[Exercise details]
Below are lines of data, and only some are wanted. Please repeat exactly those from the line that has "thumb ip: (1108, 987)" through the line that has "pinky pip: (1219, 912)".

[Data entries]
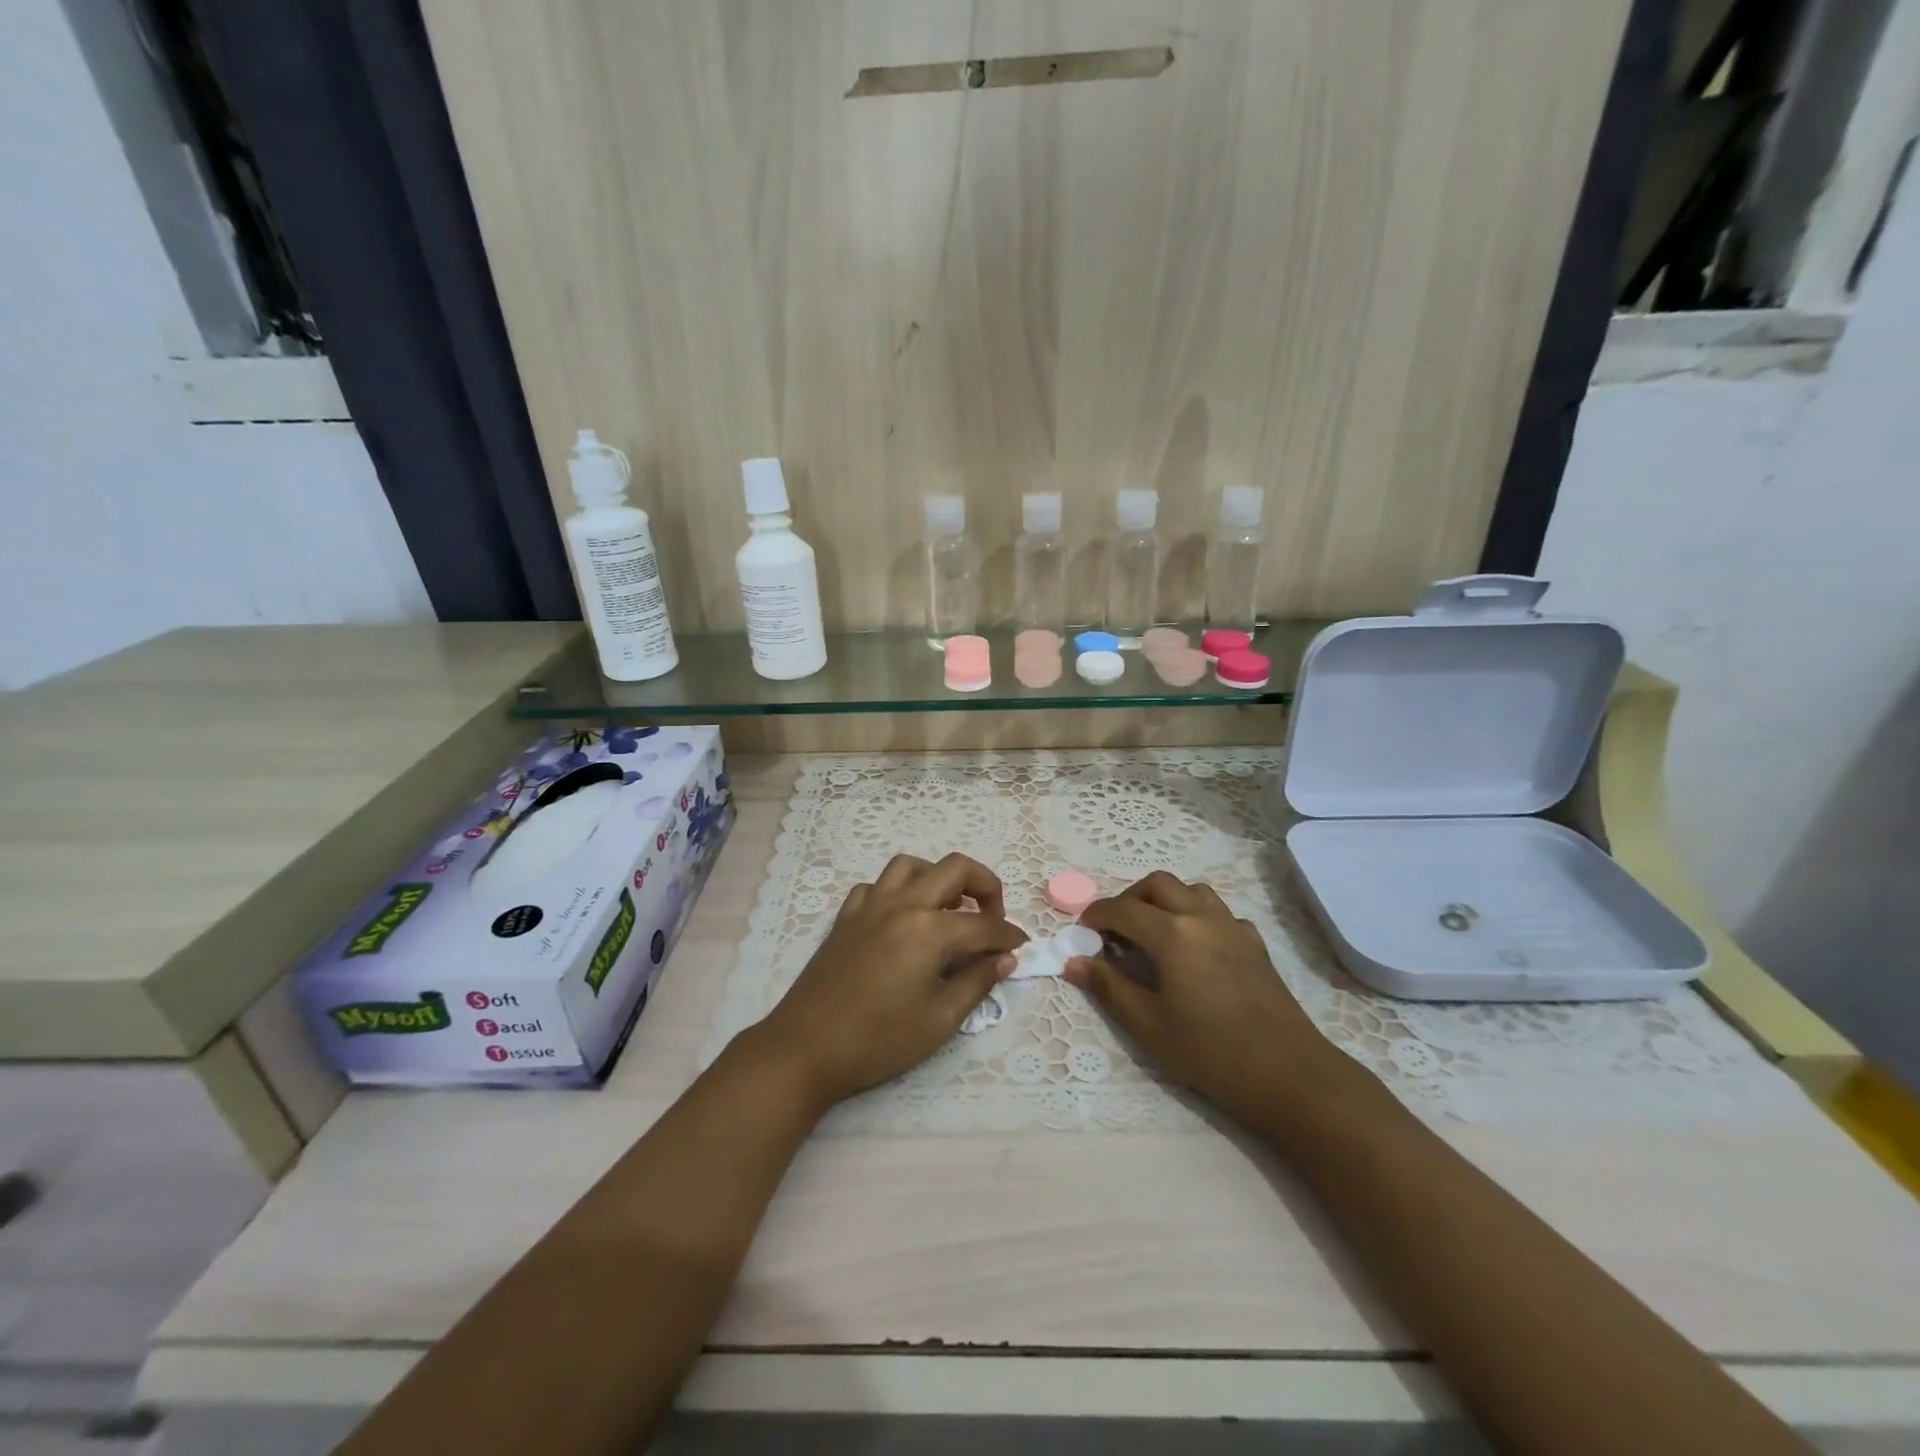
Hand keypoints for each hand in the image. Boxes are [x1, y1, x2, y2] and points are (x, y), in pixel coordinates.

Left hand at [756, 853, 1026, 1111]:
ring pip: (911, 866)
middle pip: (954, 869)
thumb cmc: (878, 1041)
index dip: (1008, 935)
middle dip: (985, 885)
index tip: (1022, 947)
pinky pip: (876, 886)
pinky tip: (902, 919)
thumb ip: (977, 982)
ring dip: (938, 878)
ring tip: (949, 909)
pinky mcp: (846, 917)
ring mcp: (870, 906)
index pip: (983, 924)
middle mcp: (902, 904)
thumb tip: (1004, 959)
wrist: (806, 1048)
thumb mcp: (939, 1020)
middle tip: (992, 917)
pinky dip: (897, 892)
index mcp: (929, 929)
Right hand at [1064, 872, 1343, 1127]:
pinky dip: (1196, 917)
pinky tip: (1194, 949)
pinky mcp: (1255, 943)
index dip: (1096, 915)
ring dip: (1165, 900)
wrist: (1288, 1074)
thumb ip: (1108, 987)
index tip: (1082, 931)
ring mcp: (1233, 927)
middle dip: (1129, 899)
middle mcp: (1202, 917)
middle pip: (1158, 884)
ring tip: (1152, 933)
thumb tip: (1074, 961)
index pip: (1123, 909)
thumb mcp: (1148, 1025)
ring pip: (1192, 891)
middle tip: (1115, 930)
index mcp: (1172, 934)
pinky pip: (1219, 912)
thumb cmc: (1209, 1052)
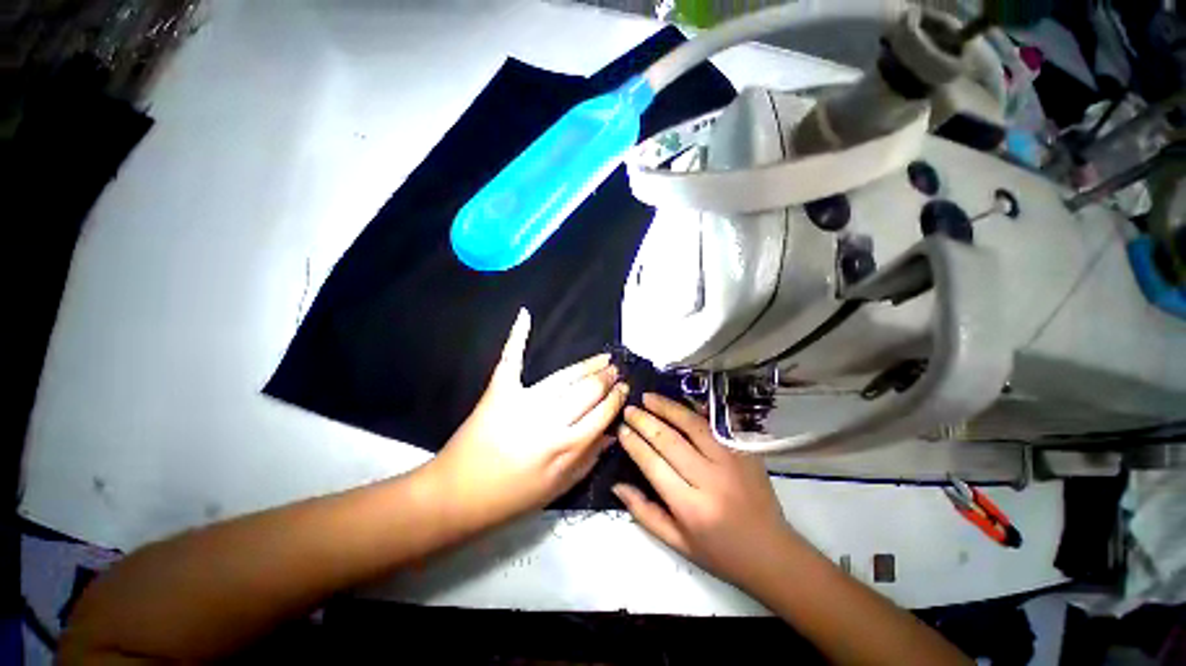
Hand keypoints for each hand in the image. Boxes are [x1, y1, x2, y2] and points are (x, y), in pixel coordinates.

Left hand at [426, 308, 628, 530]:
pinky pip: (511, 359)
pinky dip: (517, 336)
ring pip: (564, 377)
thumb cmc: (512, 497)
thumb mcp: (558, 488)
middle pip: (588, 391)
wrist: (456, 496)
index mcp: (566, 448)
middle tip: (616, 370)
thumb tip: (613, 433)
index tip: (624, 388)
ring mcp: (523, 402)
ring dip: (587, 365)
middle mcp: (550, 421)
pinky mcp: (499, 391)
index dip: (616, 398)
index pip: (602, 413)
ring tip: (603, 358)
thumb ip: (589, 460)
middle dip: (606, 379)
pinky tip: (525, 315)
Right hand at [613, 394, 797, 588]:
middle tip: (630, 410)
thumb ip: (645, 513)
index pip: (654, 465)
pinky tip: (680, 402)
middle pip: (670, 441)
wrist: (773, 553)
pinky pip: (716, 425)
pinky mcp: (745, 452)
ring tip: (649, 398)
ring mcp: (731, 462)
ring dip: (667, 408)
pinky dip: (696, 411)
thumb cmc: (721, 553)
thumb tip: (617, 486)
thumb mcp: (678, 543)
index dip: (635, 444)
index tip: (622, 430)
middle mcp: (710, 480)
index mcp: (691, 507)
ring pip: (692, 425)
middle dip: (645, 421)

==

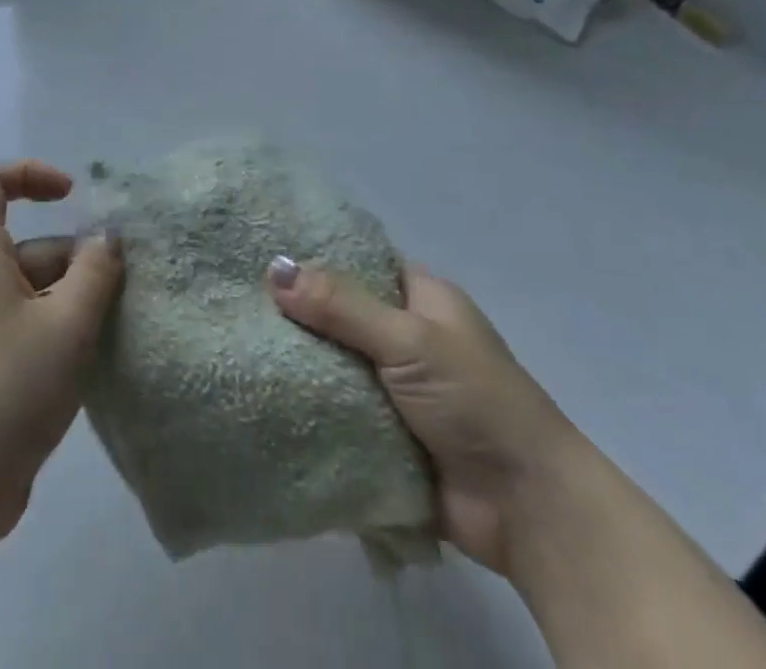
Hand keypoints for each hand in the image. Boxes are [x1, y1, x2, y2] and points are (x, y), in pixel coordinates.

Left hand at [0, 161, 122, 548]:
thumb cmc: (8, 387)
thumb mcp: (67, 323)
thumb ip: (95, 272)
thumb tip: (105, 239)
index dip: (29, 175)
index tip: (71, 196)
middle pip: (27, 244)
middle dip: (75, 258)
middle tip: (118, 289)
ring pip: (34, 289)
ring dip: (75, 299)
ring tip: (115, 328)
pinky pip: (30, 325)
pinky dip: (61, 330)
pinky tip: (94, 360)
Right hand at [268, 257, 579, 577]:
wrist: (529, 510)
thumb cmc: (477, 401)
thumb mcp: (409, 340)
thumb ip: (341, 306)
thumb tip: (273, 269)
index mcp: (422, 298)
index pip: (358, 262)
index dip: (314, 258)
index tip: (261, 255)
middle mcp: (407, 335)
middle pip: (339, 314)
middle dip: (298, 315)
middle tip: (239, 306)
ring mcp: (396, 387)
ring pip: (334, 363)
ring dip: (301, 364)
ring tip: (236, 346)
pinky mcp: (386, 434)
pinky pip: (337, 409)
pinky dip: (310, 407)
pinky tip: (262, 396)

--

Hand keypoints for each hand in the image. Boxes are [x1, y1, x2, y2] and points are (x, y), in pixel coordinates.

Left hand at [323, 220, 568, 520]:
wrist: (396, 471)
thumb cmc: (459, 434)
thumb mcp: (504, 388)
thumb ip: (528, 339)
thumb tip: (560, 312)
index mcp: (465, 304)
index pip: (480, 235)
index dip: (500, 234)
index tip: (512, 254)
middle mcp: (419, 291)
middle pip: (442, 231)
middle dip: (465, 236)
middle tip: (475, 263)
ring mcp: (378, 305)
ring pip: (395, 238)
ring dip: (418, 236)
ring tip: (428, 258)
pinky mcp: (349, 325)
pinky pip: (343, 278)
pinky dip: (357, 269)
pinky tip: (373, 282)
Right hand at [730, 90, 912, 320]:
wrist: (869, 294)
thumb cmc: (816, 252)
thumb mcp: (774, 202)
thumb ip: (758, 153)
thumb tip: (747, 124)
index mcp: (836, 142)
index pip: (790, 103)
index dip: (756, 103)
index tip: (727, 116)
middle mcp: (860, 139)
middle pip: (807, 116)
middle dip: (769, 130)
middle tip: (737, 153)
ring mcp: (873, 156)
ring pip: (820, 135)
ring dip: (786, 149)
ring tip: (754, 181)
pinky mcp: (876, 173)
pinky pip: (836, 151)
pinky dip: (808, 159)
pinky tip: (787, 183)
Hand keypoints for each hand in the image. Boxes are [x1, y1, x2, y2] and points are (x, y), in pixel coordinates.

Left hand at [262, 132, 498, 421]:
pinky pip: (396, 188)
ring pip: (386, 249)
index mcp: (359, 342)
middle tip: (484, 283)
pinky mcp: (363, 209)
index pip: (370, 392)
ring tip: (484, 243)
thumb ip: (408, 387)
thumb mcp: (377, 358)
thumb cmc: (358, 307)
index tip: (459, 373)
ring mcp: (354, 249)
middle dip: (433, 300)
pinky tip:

[Result of the task]
thumb ip: (1108, 987)
index tip: (1082, 931)
ring mcp: (1233, 927)
middle dip: (1129, 899)
middle mcp: (1202, 917)
middle pip: (1158, 884)
ring tip: (1152, 933)
thumb tip: (1074, 961)
index pip: (1123, 909)
thumb mcp: (1148, 1025)
ring pip: (1192, 891)
middle tip: (1115, 930)
index mcp: (1172, 934)
pinky pip: (1219, 912)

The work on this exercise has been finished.